Even low-budget, indie games like Evochron figured that out. Had SC been developed right, it wouldn’t be a problem there either, but the fact that they went with CryEngine because of “visual fidelity” only shows where their priorities are. :(

My BC/UC games also have that.

Well, the free-flight week is off to a good start.

Everything (website, auth/login, forum, CDN etc) is broken

Well, I’ve played BC3000AD on release (yes, I still have that silver/chrome box in storage, and I had to import it even). It was a loooong time ago and I remember the wormholes and all, but not the seamless part of traversal. Even then, it didn’t induce the same sense of awe I had with the FTL drive in I-War 2.

Oddly enough, my favorite part of BC3000AD was the fact that pilots/marines had schedules and fatigue, and you had to manage that. I still wait for a game that has the captain of a ship handling that kind of stuff. Maybe I’ll make one someday. ;)

Also, in 3.3.6 which they released a few days ago ahead of today’s event, they moved the starting spawn point from Lorville back to Port Olisar. I couldn’t believe that they did that. but it makes sense because Lorville is a massive performance nightmare and glitch fest. They’re hoping that new players aren’t going to stick around to find out that Lorville exists, let alone how to get there.

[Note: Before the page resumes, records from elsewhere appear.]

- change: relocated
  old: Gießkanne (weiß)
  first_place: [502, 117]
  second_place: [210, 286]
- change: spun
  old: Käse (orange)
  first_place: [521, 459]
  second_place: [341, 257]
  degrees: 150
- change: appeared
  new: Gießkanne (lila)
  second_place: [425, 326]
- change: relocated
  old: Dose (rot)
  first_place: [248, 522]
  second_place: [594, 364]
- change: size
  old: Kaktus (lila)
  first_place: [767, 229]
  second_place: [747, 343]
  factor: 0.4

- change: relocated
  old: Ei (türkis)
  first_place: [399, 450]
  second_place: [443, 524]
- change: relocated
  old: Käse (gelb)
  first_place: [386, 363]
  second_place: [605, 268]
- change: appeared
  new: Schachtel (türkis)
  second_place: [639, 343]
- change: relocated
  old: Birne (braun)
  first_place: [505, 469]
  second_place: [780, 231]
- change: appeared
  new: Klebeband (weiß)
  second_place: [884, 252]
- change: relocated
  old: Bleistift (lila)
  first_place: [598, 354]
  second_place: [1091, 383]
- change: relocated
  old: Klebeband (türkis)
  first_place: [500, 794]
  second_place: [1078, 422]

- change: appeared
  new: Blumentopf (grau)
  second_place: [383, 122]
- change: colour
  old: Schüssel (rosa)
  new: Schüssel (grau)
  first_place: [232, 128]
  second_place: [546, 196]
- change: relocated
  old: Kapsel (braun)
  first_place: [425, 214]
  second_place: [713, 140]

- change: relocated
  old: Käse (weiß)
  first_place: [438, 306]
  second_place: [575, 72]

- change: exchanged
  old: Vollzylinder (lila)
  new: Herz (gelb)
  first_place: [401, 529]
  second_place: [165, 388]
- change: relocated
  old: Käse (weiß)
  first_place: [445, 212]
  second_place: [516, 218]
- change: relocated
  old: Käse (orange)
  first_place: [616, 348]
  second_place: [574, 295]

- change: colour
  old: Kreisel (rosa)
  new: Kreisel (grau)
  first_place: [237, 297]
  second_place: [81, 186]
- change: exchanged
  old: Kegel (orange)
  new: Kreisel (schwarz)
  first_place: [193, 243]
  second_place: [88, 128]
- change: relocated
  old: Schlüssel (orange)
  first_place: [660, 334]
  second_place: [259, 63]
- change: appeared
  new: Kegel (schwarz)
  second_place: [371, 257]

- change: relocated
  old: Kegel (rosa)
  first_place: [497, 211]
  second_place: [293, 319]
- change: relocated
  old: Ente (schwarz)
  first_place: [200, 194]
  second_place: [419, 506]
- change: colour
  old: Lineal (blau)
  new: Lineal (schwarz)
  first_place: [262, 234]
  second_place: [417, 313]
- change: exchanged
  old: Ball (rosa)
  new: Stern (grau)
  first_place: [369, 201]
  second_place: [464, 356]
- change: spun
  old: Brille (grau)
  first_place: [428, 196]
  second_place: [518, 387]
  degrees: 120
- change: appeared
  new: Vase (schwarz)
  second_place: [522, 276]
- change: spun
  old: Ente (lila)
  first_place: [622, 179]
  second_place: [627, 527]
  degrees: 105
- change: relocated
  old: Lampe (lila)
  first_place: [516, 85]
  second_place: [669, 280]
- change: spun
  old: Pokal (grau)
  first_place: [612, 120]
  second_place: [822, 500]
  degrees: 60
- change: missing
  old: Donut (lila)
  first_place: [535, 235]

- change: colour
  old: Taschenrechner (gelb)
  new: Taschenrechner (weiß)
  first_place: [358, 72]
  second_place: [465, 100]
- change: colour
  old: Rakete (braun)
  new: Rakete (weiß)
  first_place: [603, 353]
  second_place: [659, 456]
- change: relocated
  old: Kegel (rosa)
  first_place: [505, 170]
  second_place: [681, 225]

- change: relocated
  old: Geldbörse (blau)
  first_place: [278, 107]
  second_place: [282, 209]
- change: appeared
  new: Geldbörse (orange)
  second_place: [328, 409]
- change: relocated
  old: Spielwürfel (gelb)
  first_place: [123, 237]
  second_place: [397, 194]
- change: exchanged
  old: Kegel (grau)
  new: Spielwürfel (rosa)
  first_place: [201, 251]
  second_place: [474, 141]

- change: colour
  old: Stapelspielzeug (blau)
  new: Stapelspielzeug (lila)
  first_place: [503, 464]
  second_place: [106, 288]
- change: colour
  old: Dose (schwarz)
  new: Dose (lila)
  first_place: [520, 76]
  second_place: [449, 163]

So with this move, to get to the Lorville location and shopping area, n00bs - in a badly broken game with horrid documentation, have to do the following:

  • spawn at Port Olisar
  • figure out how to get a ship :emot-lol:
  • take-off
  • fly about 15 mins to Hurston
  • figure out how to stay outside the no-fly-zones without dying, land etc

What do you mean by “seamless”? Are you talking about from space<->planet transition? If so, what’s not seamless about it? All I do there (as in the video above) is interrupt it with an external camera transition because of the amount of time that it would take. The same complaints that SC is currently having.

And yeah, I-War did it differently, and it was cool. But it’s the same traversal system for long distances. Visuals don’t change it.